The business practices of Golden Key also attracted the Chronicle's notice, as well as that of The Washington Post. Sponsoring corporations, who paid a minimum of $55,000 a year (2002) to access Golden Key's membership lists, sent students "mass mailings for such products as credit cards and auto insurance." Golden Key responded to these criticisms by stating that it was standard practice among alumni groups and honor societies. The Chronicle quoted former employees who thought the institution's expenditures on parties and upper executive salaries, as well as its maintenance of the Druid Hills headquarters, were lavish and inconsistent with the former ideal of "a student-centered, nonprofit organization." The Atlanta Journal-Constitution reported poor accounting practices under Lewis's tenure in the late 1990s, and investigators were unable to determine exactly how much he was paid due to bookkeeping discrepancies.
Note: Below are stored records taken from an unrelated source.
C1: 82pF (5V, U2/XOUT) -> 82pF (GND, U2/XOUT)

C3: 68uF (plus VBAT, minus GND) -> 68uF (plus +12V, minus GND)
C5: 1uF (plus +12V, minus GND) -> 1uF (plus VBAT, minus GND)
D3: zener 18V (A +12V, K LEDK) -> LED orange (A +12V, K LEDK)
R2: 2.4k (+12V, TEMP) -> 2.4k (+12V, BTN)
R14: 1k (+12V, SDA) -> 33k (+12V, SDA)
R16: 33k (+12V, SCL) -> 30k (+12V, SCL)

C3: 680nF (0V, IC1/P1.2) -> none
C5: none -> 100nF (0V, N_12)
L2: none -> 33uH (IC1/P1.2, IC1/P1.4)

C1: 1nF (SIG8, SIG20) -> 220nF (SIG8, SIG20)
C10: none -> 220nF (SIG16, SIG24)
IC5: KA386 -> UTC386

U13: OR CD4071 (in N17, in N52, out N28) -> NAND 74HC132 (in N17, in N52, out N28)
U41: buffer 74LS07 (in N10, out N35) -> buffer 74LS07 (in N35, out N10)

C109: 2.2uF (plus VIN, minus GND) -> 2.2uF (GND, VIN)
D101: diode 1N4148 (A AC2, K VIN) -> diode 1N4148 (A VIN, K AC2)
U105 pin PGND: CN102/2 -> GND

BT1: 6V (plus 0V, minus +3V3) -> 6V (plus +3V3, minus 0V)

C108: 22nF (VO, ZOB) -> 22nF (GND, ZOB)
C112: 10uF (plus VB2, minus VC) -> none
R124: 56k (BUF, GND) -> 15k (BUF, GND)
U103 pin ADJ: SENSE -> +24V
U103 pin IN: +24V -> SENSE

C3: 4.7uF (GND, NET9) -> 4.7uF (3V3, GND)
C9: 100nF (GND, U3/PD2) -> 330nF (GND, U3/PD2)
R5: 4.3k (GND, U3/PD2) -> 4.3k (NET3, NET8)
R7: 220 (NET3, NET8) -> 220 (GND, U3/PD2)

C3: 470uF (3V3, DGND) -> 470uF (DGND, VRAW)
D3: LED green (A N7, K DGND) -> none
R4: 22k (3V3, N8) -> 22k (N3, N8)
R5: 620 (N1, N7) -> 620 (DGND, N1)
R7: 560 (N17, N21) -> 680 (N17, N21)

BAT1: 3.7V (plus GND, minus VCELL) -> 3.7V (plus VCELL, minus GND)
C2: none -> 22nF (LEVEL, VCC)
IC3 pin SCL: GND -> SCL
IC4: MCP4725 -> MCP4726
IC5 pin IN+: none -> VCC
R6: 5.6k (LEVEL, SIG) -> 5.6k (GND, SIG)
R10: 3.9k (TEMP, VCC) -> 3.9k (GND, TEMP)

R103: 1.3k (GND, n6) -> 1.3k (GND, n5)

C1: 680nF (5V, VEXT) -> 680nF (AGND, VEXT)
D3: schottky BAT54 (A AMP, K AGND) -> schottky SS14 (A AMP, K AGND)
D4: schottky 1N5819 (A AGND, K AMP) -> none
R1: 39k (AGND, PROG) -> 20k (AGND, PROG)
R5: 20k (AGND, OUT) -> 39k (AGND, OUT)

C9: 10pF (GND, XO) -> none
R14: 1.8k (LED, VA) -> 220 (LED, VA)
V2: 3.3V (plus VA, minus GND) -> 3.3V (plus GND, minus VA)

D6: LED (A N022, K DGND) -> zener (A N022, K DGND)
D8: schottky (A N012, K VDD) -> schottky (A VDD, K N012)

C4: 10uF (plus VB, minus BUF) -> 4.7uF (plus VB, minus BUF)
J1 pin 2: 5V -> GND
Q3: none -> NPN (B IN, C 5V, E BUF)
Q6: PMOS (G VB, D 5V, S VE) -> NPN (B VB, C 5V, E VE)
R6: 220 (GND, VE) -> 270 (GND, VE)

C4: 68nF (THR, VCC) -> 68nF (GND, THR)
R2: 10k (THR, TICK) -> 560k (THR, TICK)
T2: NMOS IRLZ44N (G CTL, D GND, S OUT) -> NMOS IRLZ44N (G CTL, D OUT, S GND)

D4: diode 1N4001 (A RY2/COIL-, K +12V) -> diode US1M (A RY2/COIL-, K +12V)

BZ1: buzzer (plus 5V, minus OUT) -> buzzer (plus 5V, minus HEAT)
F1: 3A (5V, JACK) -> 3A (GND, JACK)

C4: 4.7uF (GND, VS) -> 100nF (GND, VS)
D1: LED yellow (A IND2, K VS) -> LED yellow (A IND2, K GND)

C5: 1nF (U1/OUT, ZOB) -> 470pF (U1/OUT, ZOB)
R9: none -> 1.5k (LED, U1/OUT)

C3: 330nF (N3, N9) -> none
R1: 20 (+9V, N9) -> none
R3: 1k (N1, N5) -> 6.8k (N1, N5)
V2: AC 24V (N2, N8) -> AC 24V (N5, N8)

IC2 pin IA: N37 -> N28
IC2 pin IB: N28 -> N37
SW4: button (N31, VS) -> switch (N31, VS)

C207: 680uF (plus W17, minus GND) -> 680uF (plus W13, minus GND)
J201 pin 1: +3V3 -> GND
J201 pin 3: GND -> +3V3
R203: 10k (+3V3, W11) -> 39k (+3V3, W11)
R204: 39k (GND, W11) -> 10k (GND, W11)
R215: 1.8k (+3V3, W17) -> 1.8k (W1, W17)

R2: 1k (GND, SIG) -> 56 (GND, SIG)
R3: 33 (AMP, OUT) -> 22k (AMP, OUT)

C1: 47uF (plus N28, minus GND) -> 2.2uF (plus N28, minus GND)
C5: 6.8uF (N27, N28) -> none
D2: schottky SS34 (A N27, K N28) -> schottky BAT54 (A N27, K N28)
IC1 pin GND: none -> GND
A 2016 investigation by Australian student newspaper Honi Soit found that Golden Key continued to release data about students, without their consent, to corporate sponsors.

Some students reported to student newspaper investigators that they were unsure of the society's benefits or did not find the society's networking opportunities worth the cost of membership. Honi Soit also noted that society staffers altered the Golden Key International Honour Society Wikipedia page to burnish the institution's image.